Groxx · on Jan 22, 2023

Yeah, I think this is the crux of the issue that people keep glossing over when claiming it's not a true reproduction.

Drawing Coca Cola's logo from memory by hand and slapping it on your product is still copyright infringement, even if it isn't an image Coca Cola has ever produced. In that sense it doesn't matter at all if it's AI or human - the production and subsequent distribution for profit of a copyrighted thing is not allowed, period.

The current set of AIs do exactly this all the time. That's a very clear legal problem.

sdenton4 · on Jan 22, 2023

well, you get five demerits as the coca cola logo is a trademark, covered by a whole other branch of IP law...

Groxx · on Jan 22, 2023

Eh, fair enough.

I think the point still stands though. Just mentally replace it with "a random DeviantArt" and it all still applies.

tikhonj · on Jan 22, 2023

it's covered by both

mdp2021 · on Jan 22, 2023

I meant that _learning_ is not a copyright violation.

I do not see much space for misunderstanding: which relevant box takes instances of input data to output one of them?

Edit:

Make your point explicit, sniper... You can hide in front of the ### consuetude of "silent disagreement", but it remains violently annoying.

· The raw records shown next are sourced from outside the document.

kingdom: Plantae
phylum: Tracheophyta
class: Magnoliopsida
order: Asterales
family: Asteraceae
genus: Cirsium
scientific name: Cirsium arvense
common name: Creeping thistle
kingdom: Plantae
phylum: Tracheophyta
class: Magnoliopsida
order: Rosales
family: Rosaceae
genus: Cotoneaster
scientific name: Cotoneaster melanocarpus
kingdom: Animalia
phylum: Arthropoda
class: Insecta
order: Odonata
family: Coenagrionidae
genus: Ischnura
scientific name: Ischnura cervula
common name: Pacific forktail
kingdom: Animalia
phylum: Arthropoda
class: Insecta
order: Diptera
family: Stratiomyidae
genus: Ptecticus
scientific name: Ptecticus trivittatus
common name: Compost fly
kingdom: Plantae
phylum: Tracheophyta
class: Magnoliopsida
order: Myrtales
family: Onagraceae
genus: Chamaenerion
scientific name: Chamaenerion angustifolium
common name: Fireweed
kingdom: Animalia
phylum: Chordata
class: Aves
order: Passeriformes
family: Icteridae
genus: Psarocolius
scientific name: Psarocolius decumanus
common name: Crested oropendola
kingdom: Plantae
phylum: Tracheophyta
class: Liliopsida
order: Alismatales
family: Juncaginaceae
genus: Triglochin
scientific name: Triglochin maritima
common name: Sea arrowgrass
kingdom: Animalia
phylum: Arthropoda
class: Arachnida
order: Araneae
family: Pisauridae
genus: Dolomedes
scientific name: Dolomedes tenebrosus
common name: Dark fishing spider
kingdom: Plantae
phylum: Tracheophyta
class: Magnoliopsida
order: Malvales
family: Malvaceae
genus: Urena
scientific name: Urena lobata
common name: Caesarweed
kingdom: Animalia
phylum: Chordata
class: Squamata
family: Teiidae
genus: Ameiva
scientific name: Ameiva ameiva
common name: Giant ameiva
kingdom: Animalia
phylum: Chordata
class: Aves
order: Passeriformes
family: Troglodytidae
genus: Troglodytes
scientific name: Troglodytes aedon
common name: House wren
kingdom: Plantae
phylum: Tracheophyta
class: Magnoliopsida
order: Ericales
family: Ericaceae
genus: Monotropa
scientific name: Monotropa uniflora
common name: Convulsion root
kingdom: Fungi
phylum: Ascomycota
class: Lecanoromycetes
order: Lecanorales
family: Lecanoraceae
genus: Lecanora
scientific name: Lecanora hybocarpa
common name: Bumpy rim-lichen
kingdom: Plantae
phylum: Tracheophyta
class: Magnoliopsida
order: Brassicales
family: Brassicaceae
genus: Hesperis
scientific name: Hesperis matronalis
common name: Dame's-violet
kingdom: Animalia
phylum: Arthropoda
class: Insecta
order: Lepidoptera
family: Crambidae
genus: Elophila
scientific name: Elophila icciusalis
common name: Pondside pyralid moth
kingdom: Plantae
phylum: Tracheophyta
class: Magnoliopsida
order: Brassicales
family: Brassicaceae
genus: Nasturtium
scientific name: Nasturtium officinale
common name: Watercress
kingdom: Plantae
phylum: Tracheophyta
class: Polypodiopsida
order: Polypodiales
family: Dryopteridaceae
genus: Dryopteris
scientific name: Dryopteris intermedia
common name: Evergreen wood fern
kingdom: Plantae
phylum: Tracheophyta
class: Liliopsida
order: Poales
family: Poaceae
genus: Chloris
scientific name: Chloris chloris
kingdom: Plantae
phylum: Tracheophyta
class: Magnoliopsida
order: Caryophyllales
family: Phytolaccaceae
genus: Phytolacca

The article contains "nuances" like "derivative work", but the poster is objecting to the article calling «neural networks» not «copies», as «compressed lossy copies», and I retorted that so is everything you learn, and holding them in the "corpus" is not considered "retaining a copy". If you have objections to that, either you present them, or there is no contribution in shaking your invisible head.